Molekülleri hareketsiz hale getirmek için oda sıcaklığında dört saat inkübe edin. Bir hemo sitometre kullanarak kültürlenmiş hücrelerin yoğunluğunu belirleyin. Daha sonra lenfositleri PBS ile iki kez yıkayın ve inkübasyonu takiben D glikozu içeren bir mililitre L 15 ortamında yeniden süspanse edin, kaplanmış kabı ICAM ile yıkayın, bir FC ve SDF bir tane PBS ile yoğun bir şekilde yıkayın, T lenfositlerini bir mililitre ortamda tabağa aktarın, migrasyon analizi için uygun bir hücre yoğunluğu elde etmek için tabak başına yaklaşık iki ila beş kez 10 ila beşinci hücre kullanılmalıdır.

Hücre göçünün görüntülerini elde etmek için, çanağı 37 santigrat derecede ısıtılmış bir oda gibi sıcaklık kontrollü bir ortamda mikroskop sahnesine yerleştirin. Görüntü ayarları menüsünde NIS elements yazılımını açın. Hem canlı görüntüleme hem de görüntü yakalama modu olarak ikişer ikişer gruplamayı seçin.

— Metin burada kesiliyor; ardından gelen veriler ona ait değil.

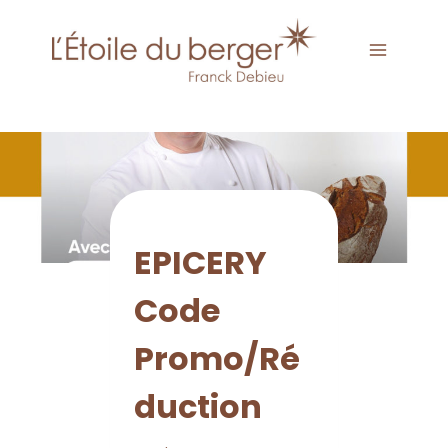
ACTUALITES-JOURNAL
EPICERY
Code
Promo/Ré
duction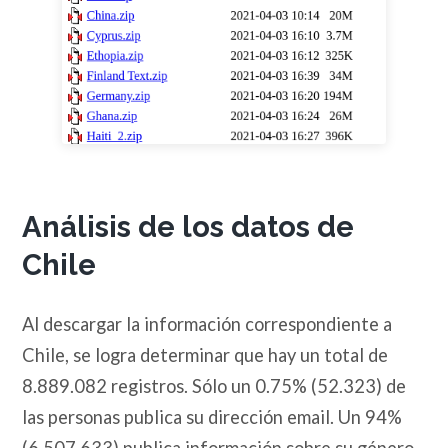
Análisis de los datos de
Chile
Al descargar la información correspondiente a
Chile, se logra determinar que hay un total de
8.889.082 registros. Sólo un 0.75% (52.323) de
las personas publica su dirección email. Un 94%
(6.507.633) publica información sobre su género,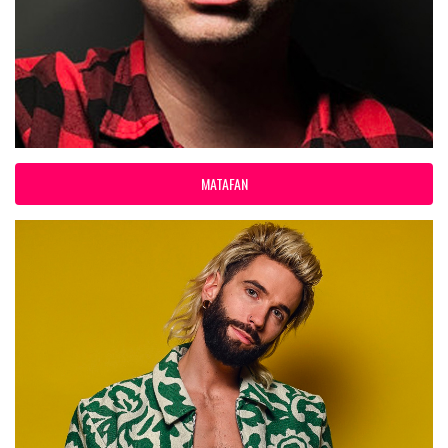
MATAFAN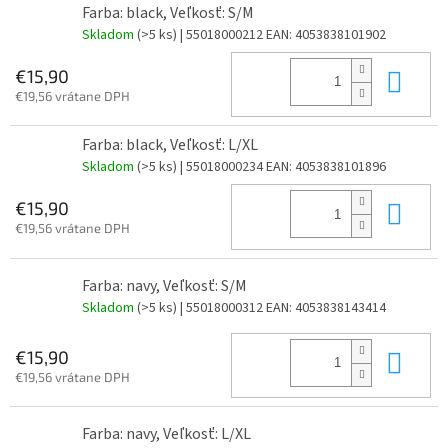
Farba: black, Veľkosť: S/M
Skladom
(>5 ks)
| 55018000212
EAN:
4053838101902
Do 
€15,90
€19,56 vrátane DPH
Farba: black, Veľkosť: L/XL
Skladom
(>5 ks)
| 55018000234
EAN:
4053838101896
Do 
€15,90
€19,56 vrátane DPH
Farba: navy, Veľkosť: S/M
Skladom
(>5 ks)
| 55018000312
EAN:
4053838143414
Do 
€15,90
€19,56 vrátane DPH
Farba: navy, Veľkosť: L/XL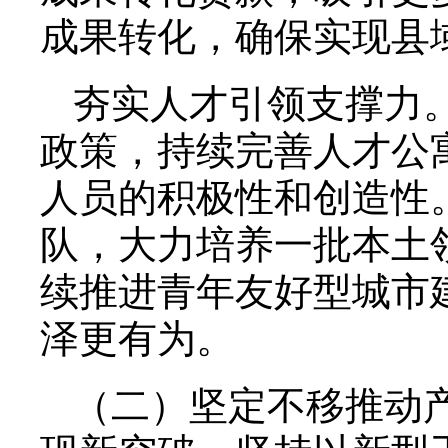
成果转化，确保实现县
夯实人才引领支撑力
政策，持续完善人才公
人员的积极性和创造性
队，大力培养一批本土
续推进青年友好型城市
泽更有为。
（二）坚定不移推动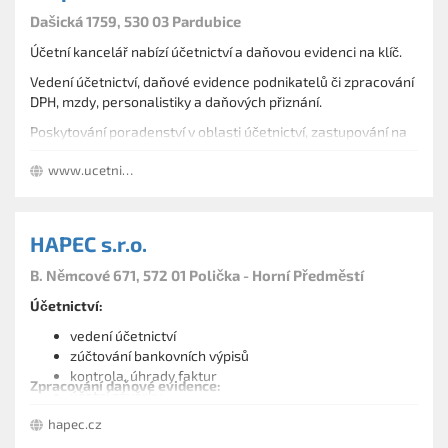
Dašická 1759, 530 03 Pardubice
Účetní kancelář nabízí účetnictví a daňovou evidenci na klíč.
Vedení účetnictví, daňové evidence podnikatelů či zpracování
DPH, mzdy, personalistiky a daňových přiznání.
Poskytování poradenství v oblasti účetnictví, zastupování na
úřadech.
www.ucetnictvi-pardubice.cz
HAPEC s.r.o.
B. Němcové 671, 572 01 Polička - Horní Předměstí
Účetnictví:
vedení účetnictví
zúčtování bankovních výpisů
kontrola, úhrady faktur
Zpracování daňové evidence:
účetní závěrky
rekonstrukce účetnictví
zpracování daňové evidence
hapec.cz
účetní poradenství.
přechod z daňové evidence na účetnictví.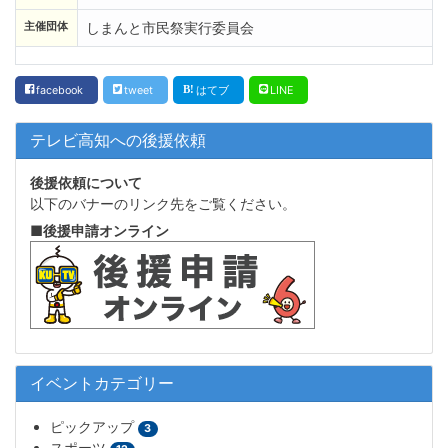
主催団体
しまんと市民祭実行委員会
facebook
tweet
はてブ
LINE
テレビ高知への後援依頼
後援依頼について
以下のバナーのリンク先をご覧ください。
■後援申請オンライン
イベントカテゴリー
ピックアップ
3
スポーツ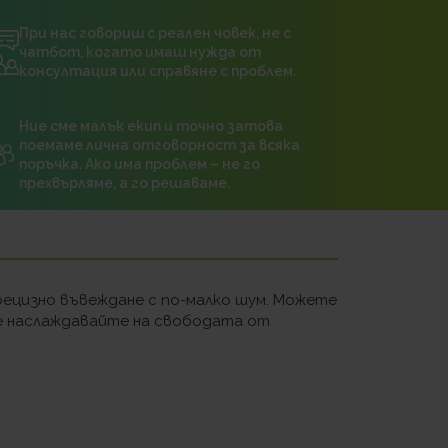
При нас говориш с реален човек, не с
чатбот, когато имаш нужда от
консултация или справяне с проблем.
Ние сме малък екип и точно затова
поемаме лична отговорност за всяка
поръчка. Ако има проблем – не го
прехвърляме, а го решаваме.
рецизно въвеждане с по-малко шум. Можете
 се наслаждавайте на свободата от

Uygulamalar menüsüne gidin ve seçin, tanımlayın, çalıştırın, deneyin. Görüntüler arasındaki süreyi ve toplam süreyi seçin. Görüntü yakalama sırası için, çekimin ardından görüntü alımına başlamak için çalıştır düğmesine basın.

Hız, yol uzunluğu ve yer değiştirme gibi geçiş parametreleri, Image J, Auto Quant veya veloc gibi bir yazılım paketi kullanılarak ölçülebilir. Bir örümcek ağı grafiği oluşturmak için, her hücre ve zaman noktası için XY koordinatlarını toplayın ve bunları başlangıçtaki her hücre için ortak bir başlangıç noktasına sahip bir grafiğe yansıtın. Burada gösterilen T lenfositler kültürlendi, ICAM ve SDF bir'de kaplandı ve 30 dakika boyunca her 10 saniyede bir görüntülendi.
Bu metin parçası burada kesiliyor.